## EXERCISE MATERIAL
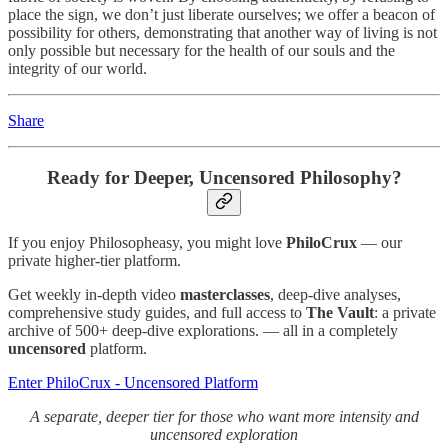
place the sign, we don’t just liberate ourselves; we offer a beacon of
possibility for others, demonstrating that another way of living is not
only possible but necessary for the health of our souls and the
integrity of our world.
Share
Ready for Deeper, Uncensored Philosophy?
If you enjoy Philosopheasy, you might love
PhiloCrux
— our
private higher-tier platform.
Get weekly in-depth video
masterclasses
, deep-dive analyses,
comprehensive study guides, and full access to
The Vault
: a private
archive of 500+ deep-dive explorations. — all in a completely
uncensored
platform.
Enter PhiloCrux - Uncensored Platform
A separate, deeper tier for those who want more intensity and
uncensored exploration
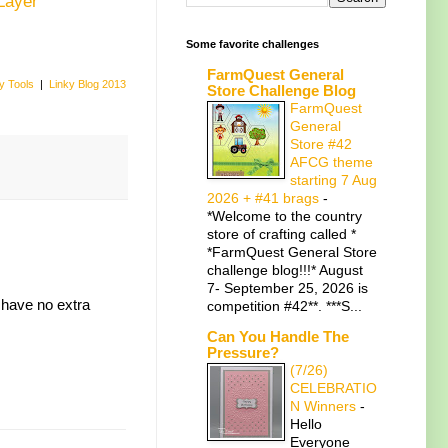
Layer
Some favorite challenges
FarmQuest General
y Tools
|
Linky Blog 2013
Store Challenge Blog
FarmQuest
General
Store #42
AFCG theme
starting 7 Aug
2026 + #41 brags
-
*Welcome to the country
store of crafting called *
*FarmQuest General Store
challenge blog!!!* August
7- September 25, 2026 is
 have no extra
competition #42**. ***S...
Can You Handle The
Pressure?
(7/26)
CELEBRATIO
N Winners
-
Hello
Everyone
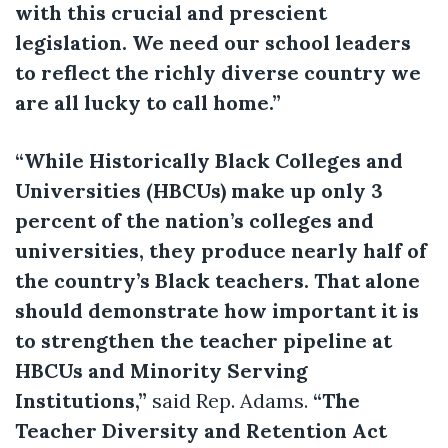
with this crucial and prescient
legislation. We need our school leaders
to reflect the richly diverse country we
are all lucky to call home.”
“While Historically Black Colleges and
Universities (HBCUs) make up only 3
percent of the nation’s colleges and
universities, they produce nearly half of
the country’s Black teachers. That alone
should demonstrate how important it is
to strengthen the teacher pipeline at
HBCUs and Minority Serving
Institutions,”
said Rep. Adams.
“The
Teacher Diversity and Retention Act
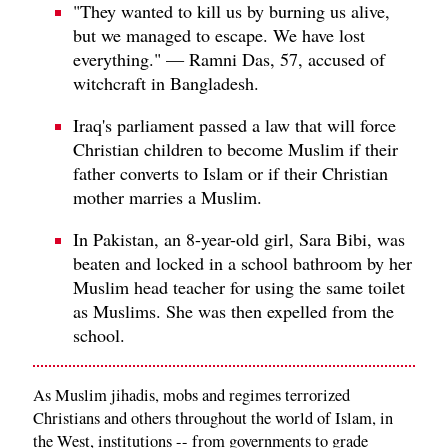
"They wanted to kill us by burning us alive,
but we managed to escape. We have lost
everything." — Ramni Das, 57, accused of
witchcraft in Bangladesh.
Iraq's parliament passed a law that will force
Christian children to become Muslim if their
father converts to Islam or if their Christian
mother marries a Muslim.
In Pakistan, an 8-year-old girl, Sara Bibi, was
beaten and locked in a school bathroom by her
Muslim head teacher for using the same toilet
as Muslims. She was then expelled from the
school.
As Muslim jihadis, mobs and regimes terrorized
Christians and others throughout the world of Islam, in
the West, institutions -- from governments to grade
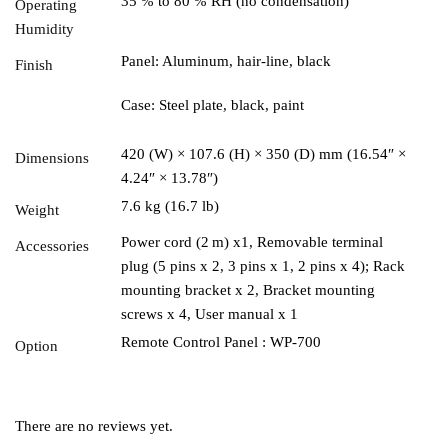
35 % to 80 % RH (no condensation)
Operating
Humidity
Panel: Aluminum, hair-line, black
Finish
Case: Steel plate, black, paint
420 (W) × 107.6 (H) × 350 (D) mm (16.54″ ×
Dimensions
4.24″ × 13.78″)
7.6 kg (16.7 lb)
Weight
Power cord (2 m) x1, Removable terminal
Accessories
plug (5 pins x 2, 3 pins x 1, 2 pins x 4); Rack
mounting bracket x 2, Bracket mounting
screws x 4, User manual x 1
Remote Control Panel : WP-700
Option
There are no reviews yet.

## WRITTEN TASK
Go through the records above and count every line that includes "country". Give the number and nothing else.

## ANSWER SPACE
3